With the output layer or the view, I think it makes sense to calculate things on demand, when the user needs them. That means using un-materialized views, which don't have to be manually recalculated when the underlying tables change. There are SQLAlchemy add-ons that handle views. The example on that page just defines the query as an SQL string, rather than via SQLAlchemy operations, but there might be deeper support than that.

gschivley commented 6 years ago

My only concern is that knowledge of necessary transformations might be lost when original data is stored. From experience with CEMS it would be things like multiplying gross load by op_time to get generation within an hour, or the fact that all times are reported in local standard time. Not sure the best way to deal with things like this.

zaneselvans commented 6 years ago

Obviously these lines are fuzzy, but I think doing things like adjusting the reported times to be in UTC would is something we'd want to do in the ETL process -- it feels more like a units conversion or standardization of reported information than the derivation of a new value, whereas something like multiplying op_time by gross load feels like a calculation that's creating new information, which we'd certainly want to include in any compilation of the CEMS data, but which would break the normalization of the table.

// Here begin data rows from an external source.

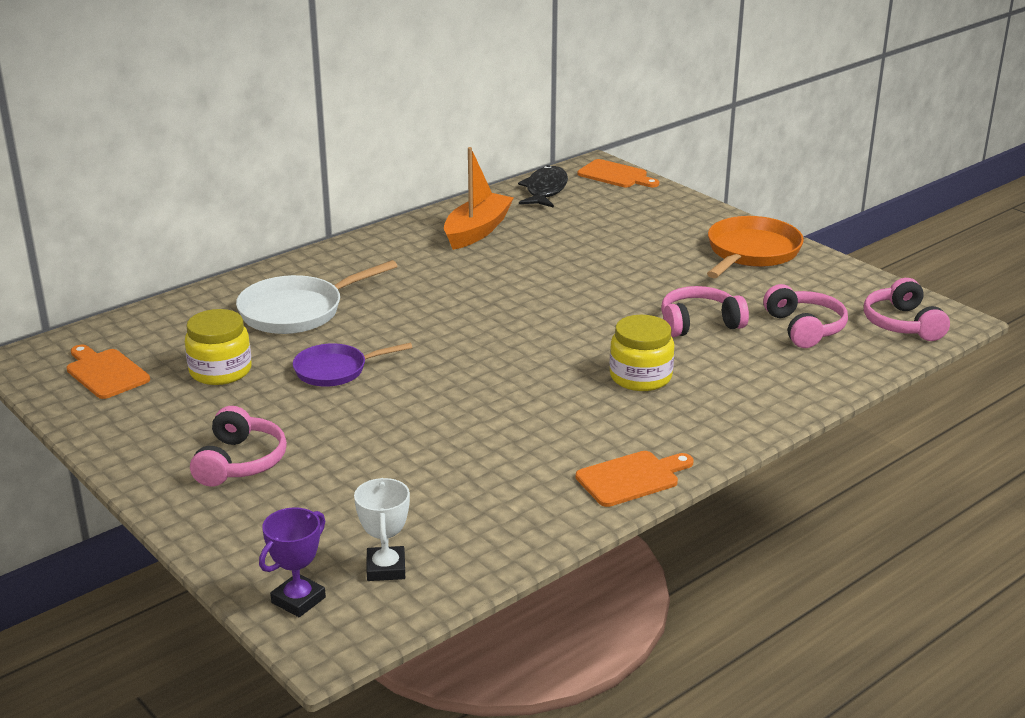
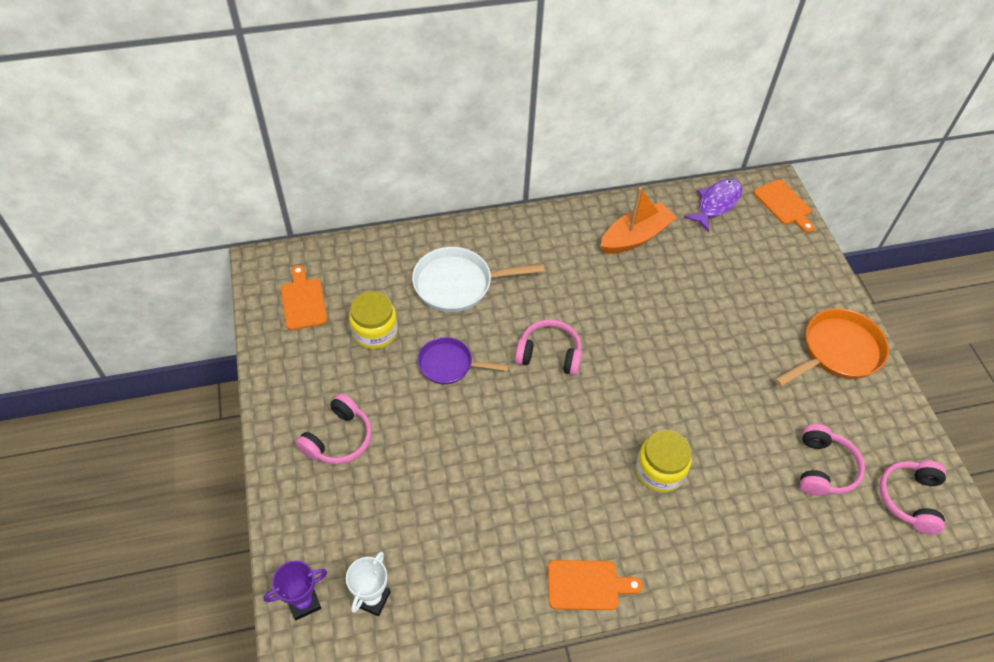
camera: 25 degrees right, 25 degrees up
black fish [518,165,568,208] -> purple fish [684,179,742,232]
pink headphones [661,286,749,337] -> pink headphones moved to [515,320,582,376]

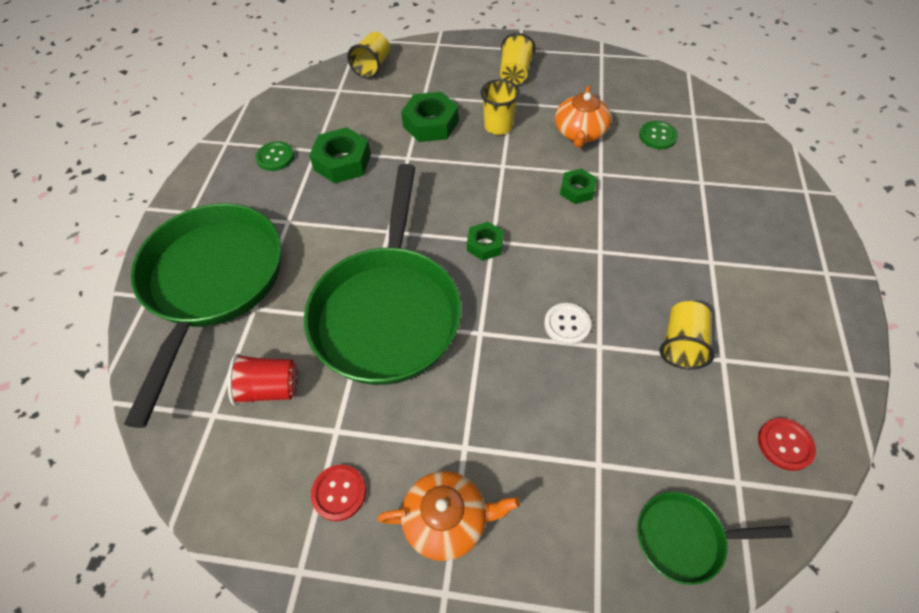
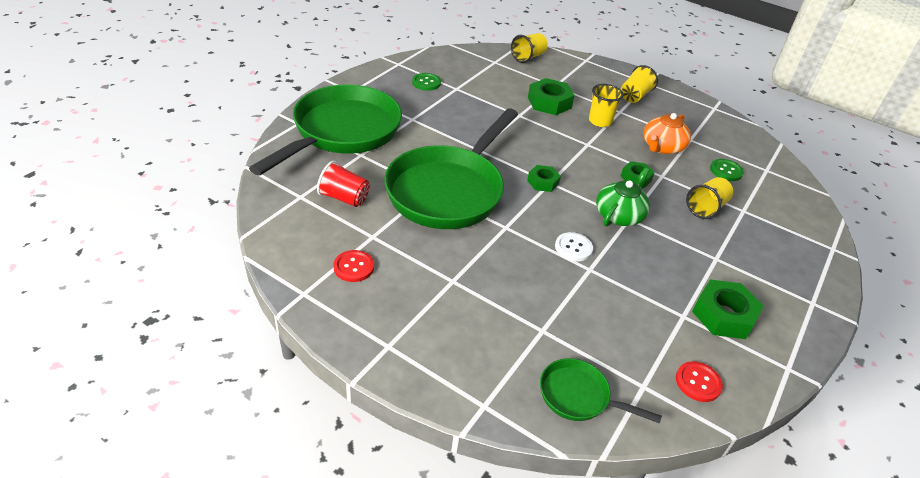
camera: 20 degrees right, 15 degrees down
green nut [309,127,371,184] -> green nut moved to [692,279,764,339]
orange teapot [378,471,520,561] -> none
yellow cup [659,301,715,369] -> yellow cup moved to [686,177,733,219]
none -> green teapot [596,168,650,227]

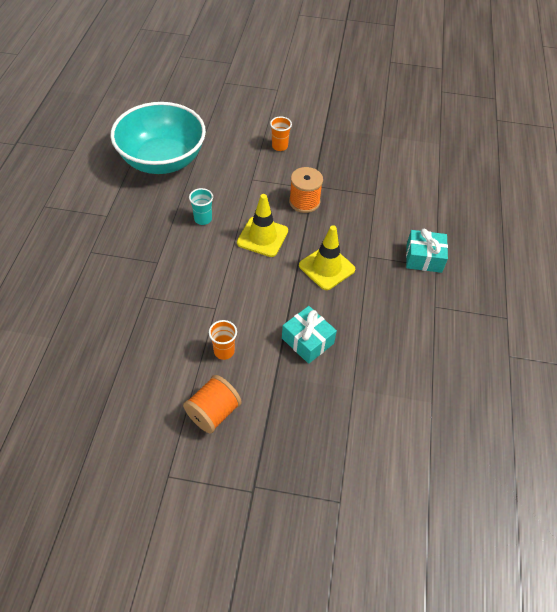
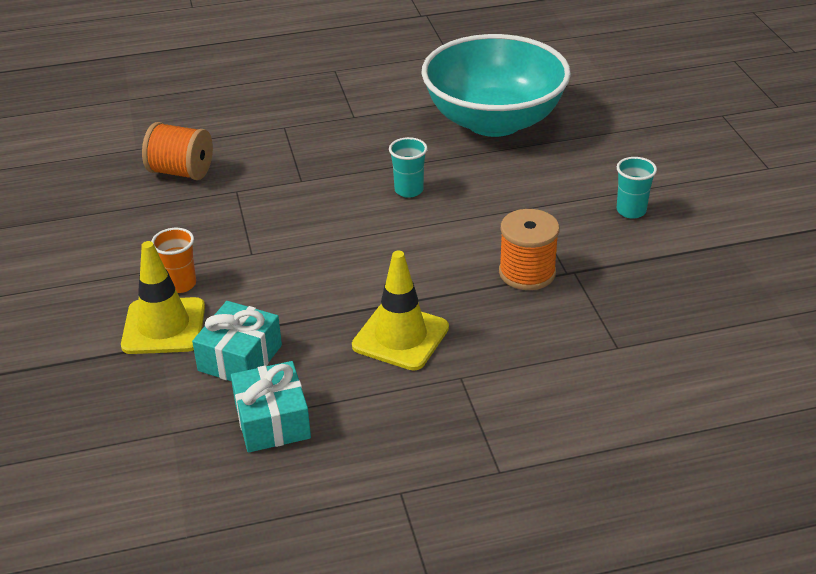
camera: 70 degrees right, 15 degrees down
orange spool [183,375,242,434] -> orange spool moved to [142,122,213,180]
yellow traffic cone [237,194,288,257] -> yellow traffic cone moved to [121,241,205,354]
orange cup [270,117,292,151] -> turquoise cup [617,157,657,219]
turquoise gift [406,229,448,273] -> turquoise gift moved to [231,361,311,453]

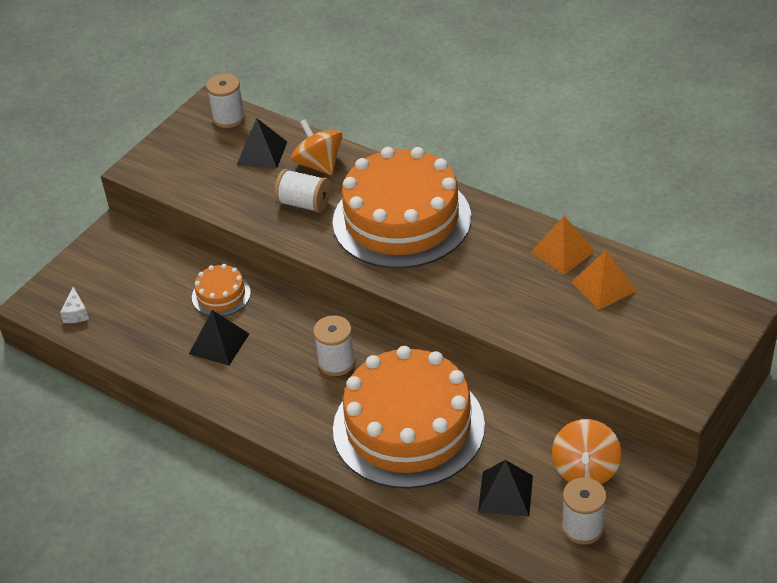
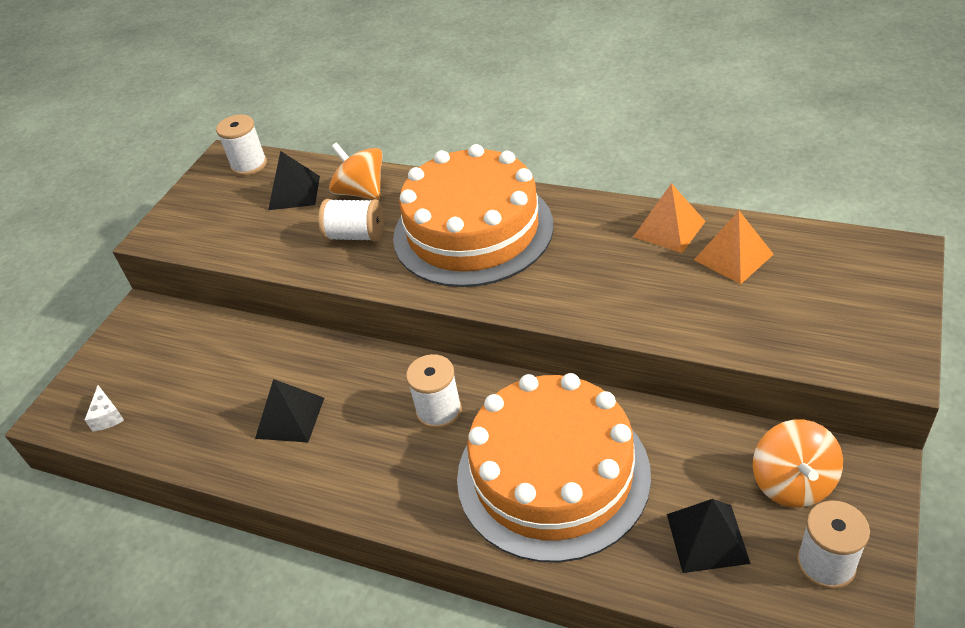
camera: 10 degrees left, 0 degrees up
orange cake [192,264,251,316] -> none

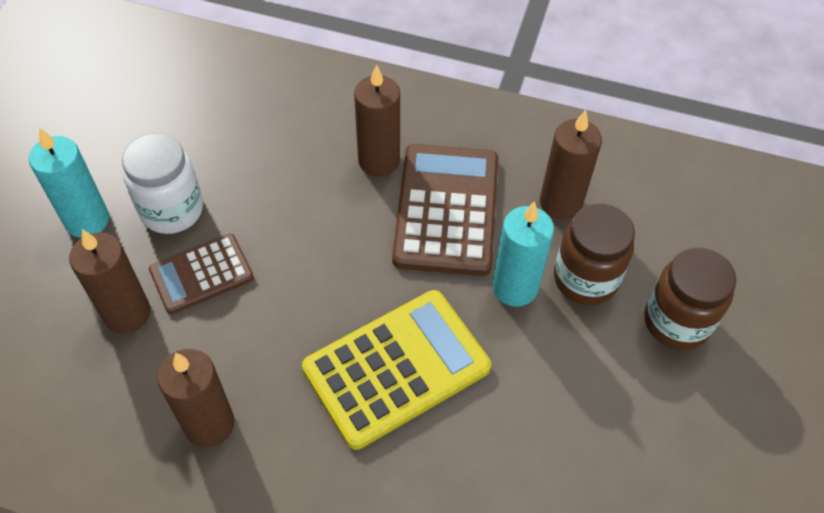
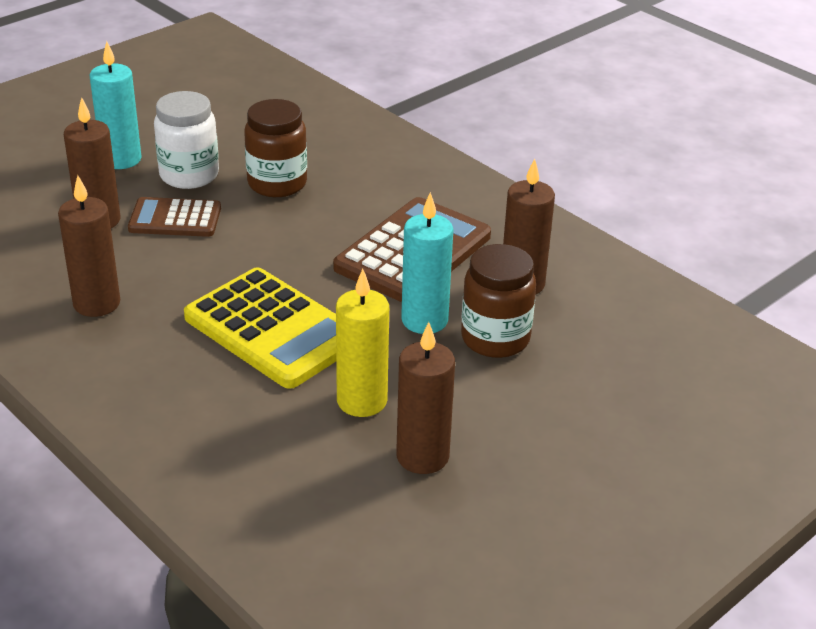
camera: 30 degrees right, 20 degrees down
yellow calculator [302,290,491,450] -> yellow calculator turned 45 degrees clockwise [184,267,336,389]
brown candle [354,64,400,177] -> brown candle moved to [396,322,455,474]
brown jar [644,247,736,350] -> brown jar moved to [244,99,307,197]
none -> yellow candle [336,269,389,417]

@alanawlsn also wants to compile a library of annotations/metadata for all the commonly output columns that can explain whether they are reported or derived, what data source they came from, the units they're in, and some kind of explanation of how they were calculated. Right now that info can be output alongside the tabular output in Excel workbooks (which is what folks we've been handing data off to have wanted to work with) but the idea is that we'd have that metadata available for annotating whatever format we're exporting to.

I wish there were some obvious way to integrate metadata into pandas dataframes, but so far I haven't come across it.